We are pleased to announce an online lecture by
Edyta Frelik
(Maria Curie-Skłodowska University in Lublin)

Why Write If You Can Paint? Thoughts on Thoughts and Feelings in American Artists’ Writings

This lecture is going to be the a part
of the 2021/2022 Fall Edition of the
American Studies Colloquium Series.

Thursday, January 13, 2022
at 5:15 p.m.

You can get 2 OZN points for participating in this event.
Check how to collect OZN points online here.

poster by Joanna Bębenek

Where?

This lecture will be streamed online. To attend, click the button below or enter https://us02web.zoom.us/j/85476130234 into your browser, and join the meeting.

What?

The theme of this talk was prompted by an exchange I recently had with an American artist, who, having answered positively my question regarding whether she also wrote, immediately qualified her admission by saying: “But I’m not a good writer.” The disclaimer did not surprise me as there are many examples of artists who, on the one hand, openly acknowledge they feel an irresistible urge to write and, at the same time, admit they often experience unease, self-doubt, even impropriety or shame, feeling like trespassers on premises reserved for writers. And yet, the history of artists’ writings is long and rich—in fact richer than one might think based solely on who and what gets published or publicized. The spectrum ranges from those who enthusiastically and confidently, and sometimes audaciously, embrace writing as their second, but by no means secondary, profession to those who not only are much more ambivalent about their writing skills but, perhaps more importantly, are also doubtful about the legitimacy, purposefulness and efficacy of their literary efforts. One thus has to pose the question: Why write at all (if you can paint)?
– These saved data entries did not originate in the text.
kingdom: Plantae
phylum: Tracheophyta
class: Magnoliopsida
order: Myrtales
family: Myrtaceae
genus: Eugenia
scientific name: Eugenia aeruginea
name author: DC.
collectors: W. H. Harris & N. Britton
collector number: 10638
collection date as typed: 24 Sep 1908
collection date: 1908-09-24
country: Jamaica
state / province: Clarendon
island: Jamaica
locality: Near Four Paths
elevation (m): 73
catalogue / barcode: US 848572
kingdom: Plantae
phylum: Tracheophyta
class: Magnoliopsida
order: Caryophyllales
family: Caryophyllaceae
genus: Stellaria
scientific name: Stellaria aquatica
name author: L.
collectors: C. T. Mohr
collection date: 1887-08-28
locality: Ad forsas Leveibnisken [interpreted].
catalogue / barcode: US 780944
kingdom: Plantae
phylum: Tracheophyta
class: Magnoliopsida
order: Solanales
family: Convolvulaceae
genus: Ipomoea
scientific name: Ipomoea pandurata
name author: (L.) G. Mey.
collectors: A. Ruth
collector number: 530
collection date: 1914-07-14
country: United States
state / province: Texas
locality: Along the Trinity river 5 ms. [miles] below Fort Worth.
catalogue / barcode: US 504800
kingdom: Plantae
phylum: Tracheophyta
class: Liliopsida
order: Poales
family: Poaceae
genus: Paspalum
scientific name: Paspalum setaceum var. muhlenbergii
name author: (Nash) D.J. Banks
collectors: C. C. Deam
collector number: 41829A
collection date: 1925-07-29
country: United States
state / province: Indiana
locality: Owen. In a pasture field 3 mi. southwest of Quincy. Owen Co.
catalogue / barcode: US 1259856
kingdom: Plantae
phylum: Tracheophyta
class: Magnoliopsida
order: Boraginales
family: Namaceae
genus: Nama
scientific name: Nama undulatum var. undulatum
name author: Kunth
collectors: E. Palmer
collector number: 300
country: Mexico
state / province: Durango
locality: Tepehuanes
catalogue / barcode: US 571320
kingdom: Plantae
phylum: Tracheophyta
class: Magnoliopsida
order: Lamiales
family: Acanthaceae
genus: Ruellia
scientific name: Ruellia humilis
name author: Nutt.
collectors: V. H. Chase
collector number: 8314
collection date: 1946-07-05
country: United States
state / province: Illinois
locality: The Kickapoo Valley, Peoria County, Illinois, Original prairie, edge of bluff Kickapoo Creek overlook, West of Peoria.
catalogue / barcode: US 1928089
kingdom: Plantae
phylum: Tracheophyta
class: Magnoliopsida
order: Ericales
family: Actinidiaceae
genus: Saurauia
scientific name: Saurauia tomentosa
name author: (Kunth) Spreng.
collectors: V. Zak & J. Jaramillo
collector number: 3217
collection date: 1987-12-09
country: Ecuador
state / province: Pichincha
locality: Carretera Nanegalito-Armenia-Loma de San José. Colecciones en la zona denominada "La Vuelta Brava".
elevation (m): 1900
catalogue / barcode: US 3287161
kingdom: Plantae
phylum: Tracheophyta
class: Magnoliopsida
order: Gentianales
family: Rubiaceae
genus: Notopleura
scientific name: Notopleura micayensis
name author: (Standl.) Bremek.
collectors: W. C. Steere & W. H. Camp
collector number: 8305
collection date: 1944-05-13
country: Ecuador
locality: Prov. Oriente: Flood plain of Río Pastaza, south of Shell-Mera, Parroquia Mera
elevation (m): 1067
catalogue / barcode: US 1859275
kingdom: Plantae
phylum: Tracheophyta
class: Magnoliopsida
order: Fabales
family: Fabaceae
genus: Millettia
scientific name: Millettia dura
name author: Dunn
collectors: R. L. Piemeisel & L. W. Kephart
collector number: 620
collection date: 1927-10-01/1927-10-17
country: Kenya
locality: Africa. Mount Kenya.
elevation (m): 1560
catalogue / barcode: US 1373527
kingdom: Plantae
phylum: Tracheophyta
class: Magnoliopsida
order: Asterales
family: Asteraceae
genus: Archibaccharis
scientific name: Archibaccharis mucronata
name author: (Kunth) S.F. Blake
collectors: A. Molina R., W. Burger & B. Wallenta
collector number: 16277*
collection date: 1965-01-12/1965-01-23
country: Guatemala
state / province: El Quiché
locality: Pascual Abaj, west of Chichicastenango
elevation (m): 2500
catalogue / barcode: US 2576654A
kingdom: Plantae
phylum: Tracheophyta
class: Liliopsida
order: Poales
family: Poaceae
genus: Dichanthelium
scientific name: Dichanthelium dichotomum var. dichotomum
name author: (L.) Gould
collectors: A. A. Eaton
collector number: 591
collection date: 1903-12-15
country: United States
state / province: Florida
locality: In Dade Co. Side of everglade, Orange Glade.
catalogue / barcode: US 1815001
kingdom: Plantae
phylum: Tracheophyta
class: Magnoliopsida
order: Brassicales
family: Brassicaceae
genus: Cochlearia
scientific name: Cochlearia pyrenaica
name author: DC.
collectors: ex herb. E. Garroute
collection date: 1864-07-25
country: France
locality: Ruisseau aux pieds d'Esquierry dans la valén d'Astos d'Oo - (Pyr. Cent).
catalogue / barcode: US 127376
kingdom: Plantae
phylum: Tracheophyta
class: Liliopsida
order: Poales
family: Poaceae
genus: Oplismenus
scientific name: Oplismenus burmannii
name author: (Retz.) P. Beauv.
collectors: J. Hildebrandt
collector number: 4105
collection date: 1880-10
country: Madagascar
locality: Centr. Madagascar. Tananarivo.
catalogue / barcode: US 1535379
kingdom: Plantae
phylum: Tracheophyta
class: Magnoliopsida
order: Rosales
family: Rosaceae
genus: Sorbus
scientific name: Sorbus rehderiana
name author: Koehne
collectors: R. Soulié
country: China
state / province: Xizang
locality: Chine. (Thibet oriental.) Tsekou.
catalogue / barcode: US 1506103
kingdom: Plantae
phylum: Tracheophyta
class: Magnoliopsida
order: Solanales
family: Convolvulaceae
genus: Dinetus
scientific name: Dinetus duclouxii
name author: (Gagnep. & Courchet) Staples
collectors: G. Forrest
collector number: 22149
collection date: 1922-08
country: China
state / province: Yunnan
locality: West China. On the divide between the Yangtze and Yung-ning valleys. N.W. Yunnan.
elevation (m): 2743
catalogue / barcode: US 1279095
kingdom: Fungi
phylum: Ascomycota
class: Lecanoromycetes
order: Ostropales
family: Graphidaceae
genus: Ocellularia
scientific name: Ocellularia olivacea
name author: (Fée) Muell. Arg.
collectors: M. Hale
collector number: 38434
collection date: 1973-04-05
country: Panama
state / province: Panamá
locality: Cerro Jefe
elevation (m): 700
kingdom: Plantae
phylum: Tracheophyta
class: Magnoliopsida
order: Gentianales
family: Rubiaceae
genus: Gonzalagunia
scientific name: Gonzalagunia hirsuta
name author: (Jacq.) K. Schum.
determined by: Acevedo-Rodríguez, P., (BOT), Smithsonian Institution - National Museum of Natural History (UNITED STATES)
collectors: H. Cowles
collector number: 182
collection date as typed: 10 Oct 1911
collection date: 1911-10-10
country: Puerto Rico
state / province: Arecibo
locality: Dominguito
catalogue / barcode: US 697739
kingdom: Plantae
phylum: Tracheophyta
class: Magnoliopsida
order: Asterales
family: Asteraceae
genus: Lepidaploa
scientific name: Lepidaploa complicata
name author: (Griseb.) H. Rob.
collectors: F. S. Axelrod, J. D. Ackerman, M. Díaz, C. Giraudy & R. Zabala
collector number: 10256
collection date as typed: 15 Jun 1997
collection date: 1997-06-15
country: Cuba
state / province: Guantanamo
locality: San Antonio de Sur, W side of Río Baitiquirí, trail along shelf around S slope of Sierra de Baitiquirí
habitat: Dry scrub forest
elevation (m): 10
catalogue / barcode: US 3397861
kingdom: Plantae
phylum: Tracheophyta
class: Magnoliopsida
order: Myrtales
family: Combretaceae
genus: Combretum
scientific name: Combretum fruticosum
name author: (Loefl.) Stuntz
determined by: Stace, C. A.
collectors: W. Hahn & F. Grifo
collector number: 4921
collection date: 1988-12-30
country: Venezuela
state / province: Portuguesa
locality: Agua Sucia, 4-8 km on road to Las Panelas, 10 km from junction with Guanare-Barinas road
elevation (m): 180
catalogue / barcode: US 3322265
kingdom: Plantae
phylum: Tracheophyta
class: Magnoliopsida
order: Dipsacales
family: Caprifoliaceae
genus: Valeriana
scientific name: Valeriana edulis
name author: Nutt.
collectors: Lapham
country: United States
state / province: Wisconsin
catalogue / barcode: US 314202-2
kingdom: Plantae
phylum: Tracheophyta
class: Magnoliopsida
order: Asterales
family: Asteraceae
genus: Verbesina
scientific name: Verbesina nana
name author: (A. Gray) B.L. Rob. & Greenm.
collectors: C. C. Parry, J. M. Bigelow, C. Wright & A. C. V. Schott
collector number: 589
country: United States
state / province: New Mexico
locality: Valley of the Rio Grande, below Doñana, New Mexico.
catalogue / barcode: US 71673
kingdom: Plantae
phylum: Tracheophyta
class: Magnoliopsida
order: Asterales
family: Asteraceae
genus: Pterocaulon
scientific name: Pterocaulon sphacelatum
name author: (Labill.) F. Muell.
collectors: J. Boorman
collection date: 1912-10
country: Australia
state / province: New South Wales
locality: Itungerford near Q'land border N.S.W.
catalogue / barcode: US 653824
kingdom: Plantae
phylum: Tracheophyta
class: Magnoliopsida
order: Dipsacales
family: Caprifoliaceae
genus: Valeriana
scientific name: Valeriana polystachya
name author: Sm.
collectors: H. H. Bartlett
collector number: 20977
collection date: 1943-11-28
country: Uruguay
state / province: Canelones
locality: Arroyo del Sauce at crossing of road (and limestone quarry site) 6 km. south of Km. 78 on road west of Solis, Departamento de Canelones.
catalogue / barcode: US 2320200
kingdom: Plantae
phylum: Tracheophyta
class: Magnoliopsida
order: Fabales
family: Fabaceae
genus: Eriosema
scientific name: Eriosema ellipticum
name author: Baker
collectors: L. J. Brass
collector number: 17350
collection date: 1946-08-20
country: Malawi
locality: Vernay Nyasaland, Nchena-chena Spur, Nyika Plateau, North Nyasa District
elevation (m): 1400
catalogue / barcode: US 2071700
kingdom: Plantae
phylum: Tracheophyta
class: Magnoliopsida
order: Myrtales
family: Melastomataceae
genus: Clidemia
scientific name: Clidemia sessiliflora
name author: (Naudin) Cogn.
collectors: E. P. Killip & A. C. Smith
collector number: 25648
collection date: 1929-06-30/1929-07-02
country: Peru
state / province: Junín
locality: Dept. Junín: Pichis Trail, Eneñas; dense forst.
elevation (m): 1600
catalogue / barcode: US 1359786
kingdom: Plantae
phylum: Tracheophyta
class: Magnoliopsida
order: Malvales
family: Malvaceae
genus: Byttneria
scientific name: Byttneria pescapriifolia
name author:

In this talk I will cite a number of American artists whose texts offer clues about their motivations and goals as writers. My main point regarding the evolution of artists’ and critics’ ideas about the relation between the plastic arts and literature is that poetry played a key role in the course of the development of avant-garde art because for many leading modernists it provided a way to overcome the historical split between thought and feeling.

Who?

Edyta Frelik is assistant professor in the Department of British and American Studies at Maria Curie-Skłodowska University in Lublin, Poland. She teaches American art, history, popular culture, mass media, and film. Her essay “Ad Reinhardt: Painter-as-Writer” won the 2013 Terra Foundation for American Art International Essay Prize. As part of the award, she lectured at the Archives of American Art (operated by the Smithsonian Institution in Washington, D.C.) and her prize-winning essay was published in the Fall 2014 issue of the Smithsonian journal American Art. She was also invited by art critic and historian Barbara Rose to contribute an essay on Ad Reinhardt to the special Reinhardt issue of the magazine The Brooklyn Rail celebrating the artists centenary in 2013. In 2015, in collaboration with professor Jerzy Kutnik, her academic mentor, she organized “Wordstruck: American Artists as Readers, Writers and Literati,” an international conference made possible by a major grant from the Terra Foundation for American Art. In 2019 she was invited to contribute to a catalogue accompanying the first European retrospective exhibition of Marsden Hartley’s work at the Louisiana Museum of Modern Art in Denmark. She is the author of Painter’s Word: Thomas Hart Benton, Marsden Hartley, and Ad Reinhardt as Writers (Peter Lang 2016) and Kiedy malarz pisze (jak się patrzy). Wstęp do badań nad pisarstwem artystów (UMCS Press 2021). Her current research focuses on the persistence of anti-intellectualism in American public discourse, especially as related to the perception (including self-perception) and status of artists in the United States from the early 20th century to the present. She is the recipient of the 2021 NCN Miniatura5 grant funding for her project “Intellectualism and Anti-intellectualism in American Modernists’ Statements and Writings.”